Twitter wurde in der Studie als eine Nachrichtenagentur aufgefasst, da eine kontinuierliche Aktualisierung von öffentlichen Quellen in Form von rohem Material in Echtzeit geliefert wurde. Außerdem wurde Twitter als Nachrichtenredaktion bezeichnet, da ein gemeinschaftlicher öffentlicher Raum für Informationsverarbeitung entstand. Berichte wurden ausgewertet, Fakten verifiziert und relevante Informationen hervorgehoben. Dabei geschieht die Selektion der relevanten Inhalte nicht durch eine Person, die in einem geschlossen Raum sitzt, sondern durch die Nutzer*innen des sozialen Mediums, die durch Retweets das Thema aufwerten. Im Falle von Andy Carvin wurde festgestellt, dass andere Quellen während der ägyptischen Revolution vermerkt worden sind. Carvin zitierte oder bezog sich nicht nur auf prominente und bekannte Akteure sondern auch nicht-prominente Quellen. Durch die mit @ gekennzeichneten Interaktionen wurde zum Einen Transparenz in Form von einer Rückverfolgbarkeit der Quelle geschaffen und zum Anderen der Umgang mit der Quelle und die Art und Weise der Verarbeitung der Informationen im Artikel sichtbar.

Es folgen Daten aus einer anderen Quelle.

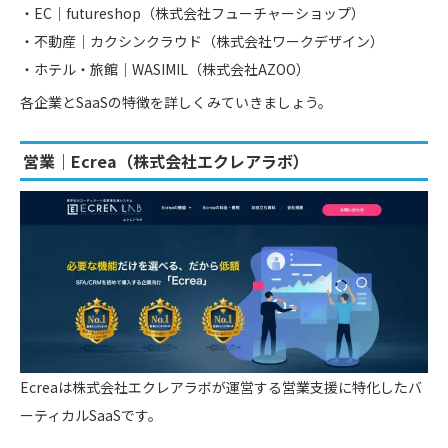
EC｜futureshop（株式会社フューチャーショップ）
不動産｜カクシンクラウド（株式会社ワークデザイン）
ホテル・旅館｜WASIMIL（株式会社AZOO）
各企業とSaaSの特徴を詳しくみていきましょう。
営業｜Ecrea（株式会社エクレアラボ）
Ecreaは株式会社エクレアラボが運営する営業支援に特化したバ
ーティカルSaaSです。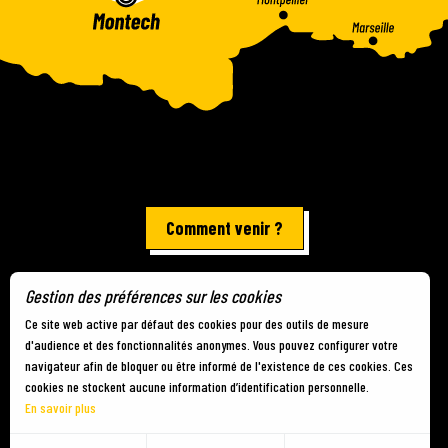
Comment venir ?
Gestion des préférences sur les cookies
Mentions légales
-
Plan du site
-
Gestion des cookies
Ce site web active par défaut des cookies pour des outils de mesure
d'audience et des fonctionnalités anonymes. Vous pouvez configurer votre
navigateur afin de bloquer ou être informé de l'existence de ces cookies. Ces
cookies ne stockent aucune information d’identification personnelle.
En savoir plus
FR
MENU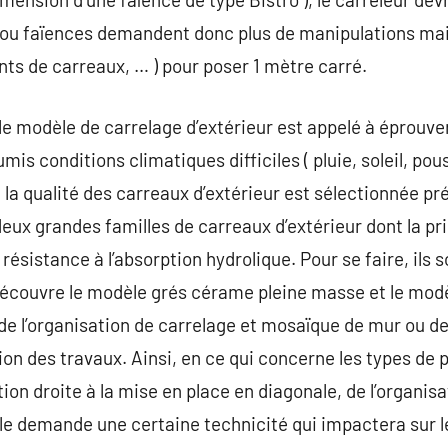
XS ou faïences demandent donc plus de manipulations ma
nts de carreaux, … ) pour poser 1 mètre carré.
, le modèle de carrelage d’extérieur est appelé à éprouv
mis conditions climatiques difficiles ( pluie, soleil, pous
, la qualité des carreaux d’extérieur est sélectionnée 
deux grandes familles de carreaux d’extérieur dont la pr
 résistance à l’absorption hydrolique. Pour se faire, il
découvre le modèle grés cérame pleine masse et le modè
t de l’organisation de carrelage et mosaïque de mur ou de
on des travaux. Ainsi, en ce qui concerne les types de p
ation droite à la mise en place en diagonale, de l’organis
e demande une certaine technicité qui impactera sur le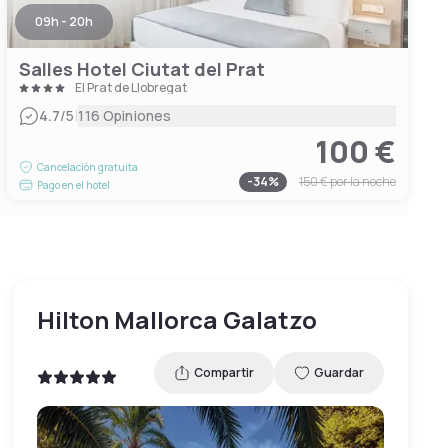
09h - 20h
Salles Hotel Ciutat del Prat
El Prat de Llobregat
|
4.7
/5
116 Opiniones
100 €
Cancelación gratuita
-
34
%
150 €
por la noche
Pago en el hotel
Hilton Mallorca Galatzo
Compartir
Guardar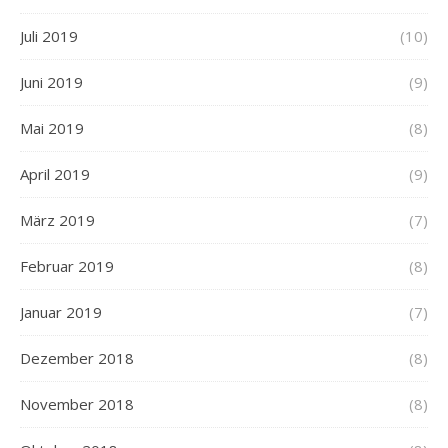
Juli 2019
(10)
Juni 2019
(9)
Mai 2019
(8)
April 2019
(9)
März 2019
(7)
Februar 2019
(8)
Januar 2019
(7)
Dezember 2018
(8)
November 2018
(8)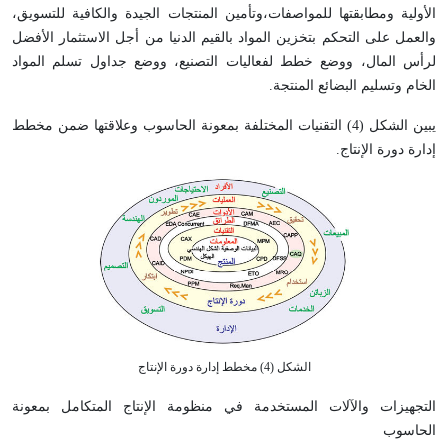
الأولية ومطابقتها للمواصفات،وتأمين المنتجات الجيدة والكافية للتسويق،
والعمل على التحكم بتخزين المواد بالقيم الدنيا من أجل الاستثمار الأفضل
لرأس المال، ووضع خطط لفعاليات التصنيع، ووضع جداول تسلم المواد
الخام وتسليم البضائع المنتجة.
يبين الشكل (4) التقنيات المختلفة بمعونة الحاسوب وعلاقتها ضمن مخطط
إدارة دورة الإنتاج.
الشكل (4) مخطط إدارة دورة الإنتاج
التجهيزات والآلات المستخدمة في منظومة الإنتاج المتكامل بمعونة
الحاسوب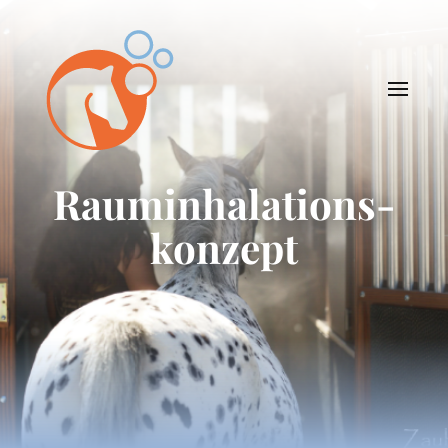
Rauminhalations-
konzept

Das Forscherteam möchte eine relative große Datenmenge analysieren und dabei sensibel für kontextuelle Nuancen bleiben. Dieses Forschungsziel versuchen sie durch die Verbindung von computergestützten und manuellen Methoden zu realisieren
Es wurde die Programmiersprache Python genutzt, um ein großes Datenset zu kategorisieren. Mit Spreadsheet und einer Statistik Software wurden die Daten weiter organisiert und strukturiert. Anhand der strukturierten Daten wurde dann die eigentliche Auswahl der für die Forschungsfrage relevanten Daten getroffen. (vgl. Lewis/Zamith/Hermida 2013: 41) Dabei wurde die dynamische und durch Interaktion geprägte, d.h. schnell verändernde Plattform Twitter statisch gemacht, indem die einzelnen Seiten runtergeladen worden sind. Zur Auswertung und Interpretation der Daten wurde eine web-basierte elektronische Kodierungs-Methode entwickelt, um die Arbeit von (menschlichen) Kodierer*innen zu vereinfachen und Fehler zu minimieren. Dabei ist die Forschungsgruppe wie folgt vorgegangen:
Twitter ist ein beliebtes Medium für Forscher*innen geworden, da hier ein einfacher Datenzugang gesichert ist. Ein weiterer Vorteil ist, dass die Tweets nach Stichworten oder Hashtags gesammelt werden und relativ schnell sortiert werden können. (vgl. ebd.) In dieser Untersuchung sollten alle Tweets eines User’s gesammelt werden (@acarvin). Zunächst wurden alle Tweets von Andy Carvin mit Hilfe der Programmiersprache Python gesucht. Dabei gab es jedoch massive Probleme, da das Programm immer wieder nach kurzer Zeit aufhörte Tweets zu sammeln, obwohl der Datensatz noch unvollständig war. (vgl. ebd.) Die Forscher stellten fest, dass im Sample immer wieder große Teile fehlten, beispielsweise bestimmte Zeitspannen. Es handelte sich also nicht um willkürliche oder zufällige Fehler, sondern um „Datenstücke“. (vgl. ebd. 42) Diese Lücken zeigen klare Einschränkungen und Limitierungen, die durch die Anwendung algorithmische Methoden entstehen können. Die Folgen eines unvollständigen Datensets können sehr fatal sein und starken Einfluss auf die Validität nehmen, besonders dann wenn die Datensammlung systematische Fehler beinhaltet.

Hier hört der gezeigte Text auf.